Pasco man who rode carousel as a child back in saddle as attraction prepares to open in Kennewick

KENNEWICK -- Riding on a horse on Kennewick's Gesa Carousel of Dreams, James Chicouris went back in time.

As the carousel spun, the 87-year-old Pasco man leaned back like he was on a bucking bronco and pretended to lasso a steer while his horse gently moved up and down.

"This brings back memories," Chicouris said.

A lifetime ago, in 1936, Chicouris was one of many children who rode on those same horses at the Silver Beach Amusement Park in St. Joseph, Mich.

He felt stunned last week as he examined the 45 restored horses, carved in 1910 by Charles Carmel. They were already weatherworn when Chicouris, then about age 10, rode the carousel.

The Gesa Carousel of Dreams is much more elaborate than the version he enjoyed as a child, he said.

By the time Chicouris rode it, 16 of the standing horses on the carousel had been replaced by jumpers also carved by Carmel. Those original horses were lost, burned in 1948.

Like Chicouris, Tri-Citians young and old will get a chance to try out the Gesa Carousel of Dreams starting Sept. 5.

Chicouris, a pictorial artist who still paints regularly, recalled summers when he, his mother and younger brother and sister would take a boat across Lake Michigan to get to the amusement park. The carousel was outdoors then, not indoors as it is now.

Chicouris didn't have a favorite horse -- all of them seemed the same to him then -- but he remembers the magic of riding the carousel.

"I think I lived the best of times," he said.

Sometimes his mother would ride with them on one of the chariots, but he and his siblings always went for the horses, he said.

Rides then were in the nickel and dime range. Those days are over. Tokens -- each worth one 2.5-minute ride -- will cost $3 for one, $10 for four tokens and $20 for 10 tokens.

Tiles hold memories

Chicouris is among a handful of Tri-Citians who rode the carousel at its original home at the Silver Beach Amusement Park.

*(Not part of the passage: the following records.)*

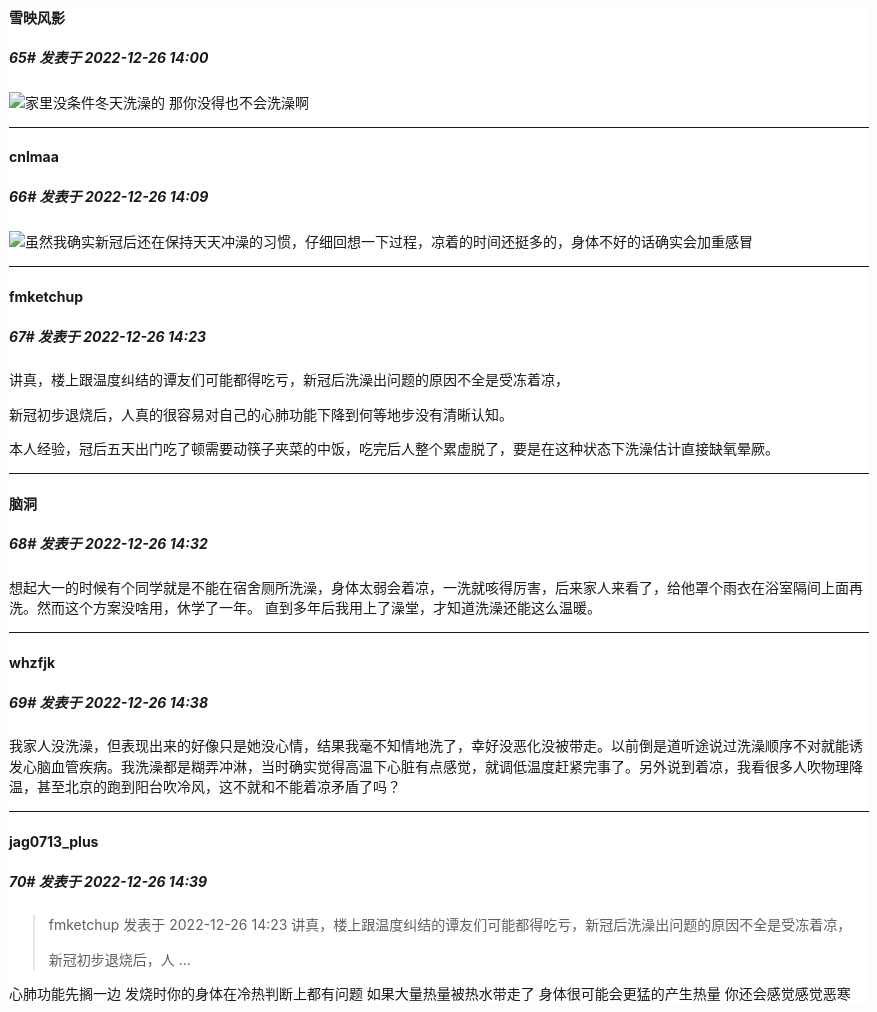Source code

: ####  雪映风影  
##### 65#       发表于 2022-12-26 14:00

<img src="https://static.saraba1st.com/image/smiley/face2017/001.png" referrerpolicy="no-referrer">家里没条件冬天洗澡的 那你没得也不会洗澡啊 



*****

####  cnlmaa  
##### 66#       发表于 2022-12-26 14:09

<img src="https://static.saraba1st.com/image/smiley/face2017/001.png" referrerpolicy="no-referrer">虽然我确实新冠后还在保持天天冲澡的习惯，仔细回想一下过程，凉着的时间还挺多的，身体不好的话确实会加重感冒



*****

####  fmketchup  
##### 67#       发表于 2022-12-26 14:23

讲真，楼上跟温度纠结的谭友们可能都得吃亏，新冠后洗澡出问题的原因不全是受冻着凉，

新冠初步退烧后，人真的很容易对自己的心肺功能下降到何等地步没有清晰认知。

本人经验，冠后五天出门吃了顿需要动筷子夹菜的中饭，吃完后人整个累虚脱了，要是在这种状态下洗澡估计直接缺氧晕厥。

*****

####  脑洞  
##### 68#       发表于 2022-12-26 14:32

想起大一的时候有个同学就是不能在宿舍厕所洗澡，身体太弱会着凉，一洗就咳得厉害，后来家人来看了，给他罩个雨衣在浴室隔间上面再洗。然而这个方案没啥用，休学了一年。
直到多年后我用上了澡堂，才知道洗澡还能这么温暖。



*****

####  whzfjk  
##### 69#       发表于 2022-12-26 14:38

我家人没洗澡，但表现出来的好像只是她没心情，结果我毫不知情地洗了，幸好没恶化没被带走。以前倒是道听途说过洗澡顺序不对就能诱发心脑血管疾病。我洗澡都是糊弄冲淋，当时确实觉得高温下心脏有点感觉，就调低温度赶紧完事了。另外说到着凉，我看很多人吹物理降温，甚至北京的跑到阳台吹冷风，这不就和不能着凉矛盾了吗？

*****

####  jag0713_plus  
##### 70#       发表于 2022-12-26 14:39

<blockquote>fmketchup 发表于 2022-12-26 14:23
讲真，楼上跟温度纠结的谭友们可能都得吃亏，新冠后洗澡出问题的原因不全是受冻着凉，

新冠初步退烧后，人 ...</blockquote>
心肺功能先搁一边 发烧时你的身体在冷热判断上都有问题 如果大量热量被热水带走了 身体很可能会更猛的产生热量 你还会感觉感觉恶寒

Look closely on the engraved tiles encircling the metal fence around the carousel and you might find more memories from its heyday.

One tile is in memory of June Davidson Hansen, who rode the carousel as a child in the 1920s and 1930s, and saw her children and grandchildren ride that same carousel from the 1950s to the 1970s. She died last year.

The carousel was sold in 1972 to carousel champion Marianne Stevens and it made its way 840 miles to her hometown of Roswell, N.M. Stevens, who died in 2012, wanted to make sure the carousel stayed together, instead of having the horses separate and disappear.

Chicouris moved to the Tri-Cities in 2002, the same year Stevens told carousel foundation founder Ken Johanning that Kennewick would be the carousel's new home.

Chicouris, who then lived in La Grange Park, Ill., a suburb of Chicago, came here to be closer to his only daughter, Cynthia MacFarlan, her husband, Mark, and his 15-year-old granddaughter Genna, a cheerleader at Chiawana High School.

Unbeknownst to Chicouris, his childhood carousel made the more than 1,400-mile journey to Kennewick in 2003 in the care of Phil Slusser and Johanning.

Chicouris discovered his childhood carousel was in the Tri-Cities only a few years ago when he was reading the newspaper.

"It's a small world really," he said.

'A great investment'

It's been a long road for a carousel that Kennewick city officials worried would never make its way out of storage.

They invested $830,000 to buy the carousel 13 years ago, only to see the restored horses sit idle and the Three River Carousel Foundation lose momentum.

"The current council was committed to getting this project done for our children and for tourism," said Kennewick Mayor Steve Young. "It shows what can happen when you bring the right team of citizens together."

In 2012, the foundation was given one last chance to get the carousel running -- or city officials would consider selling the horses to recoup the public's investment. The city council was adamant that no more tax dollars be spent on the project.

The volunteer group and the community made it happen. The tide turned that year after Gesa Credit Union stepped up and donated $1 million for the naming rights, adding dollars to the volunteer energy behind the project. Other donors jumped in, including Toyota of Tri-Cities and Baker Produce of Tri-Cities.

"It's a great investment for this community," Young said.

The carousel far exceeds any expectations the volunteer board members had, said Eric Van Winkle, the foundation's chairman.

"We are stunned -- and we hope the community is too," he said.

If you go:

-- Opening: 11 a.m. to 7 p.m. Sept. 5, Southridge Sports & Events Complex off Highway 395 in Kennewick.

-- Regular hours: 11 a.m. to 7 p.m. Friday-Sunday.

-- Cost: 2.5-minute ride $3, $10 for four rides or $20 for 10.